DG: While this still saves some time, regulators would get their traditional big field trial to look at before greenlighting a vaccine for the general public.
Then there are reasons we might infect volunteers that feel even further away from finding a vaccine, approaches where scientists are just trying to get on base.
Johns Hopkins vaccine researcher Anna Durbin has developed challenge models for a dengue vaccine and is working on one for Zika.
She says challenge trials could help us learn more about how immunity works.
Anna Durbin: Can you develop antibodies to COVID-19 that would protect you from another infection with COVID-19 in the future?
DG: Scientists could infect people who have already recovered from COVID-19 to see if they get sick again and if they don’t, they could try and figure out what in the body is protecting them.

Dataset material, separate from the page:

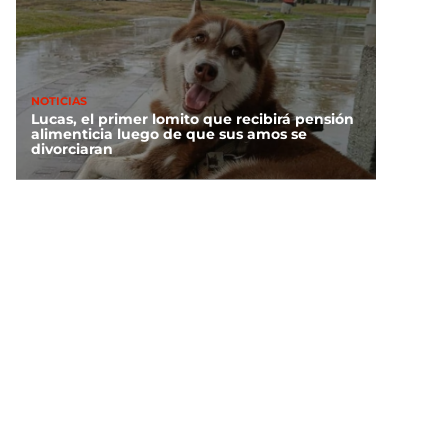
NOTICIAS
Lucas, el primer lomito que recibirá pensión
alimenticia luego de que sus amos se
divorciaran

Or they could try to learn more about how the virus spreads.
AD: Challenge one person and then you have an unchallenged person in there, and see if that virus is able to be transmitted. And if so, is it just touching surfaces? How close do you have to be? How long do you have to be in contact?
DG: Risking your life to study how a disease spreads may feel less glamorous, more like a walk than a home run.
Scientists, regulators and especially the people volunteering to be infected would have to decide whether the possible benefit to society was worth the personal risk.
Lehua Gray says she’d need to see a direct line between her role and some kind of game-changing breakthrough.
LG: Whatever I was volunteering for, I would want to have some confidence that it was reducing risk to everyone else.
DG: Even scientists and ethicists who are wary of challenge trials think we should start preparing for them now, so that when the time comes to actually decide if it’s worth infecting people like Lehua, we’ll be ready.
I’m Dan Gorenstein, this is Tradeoffs.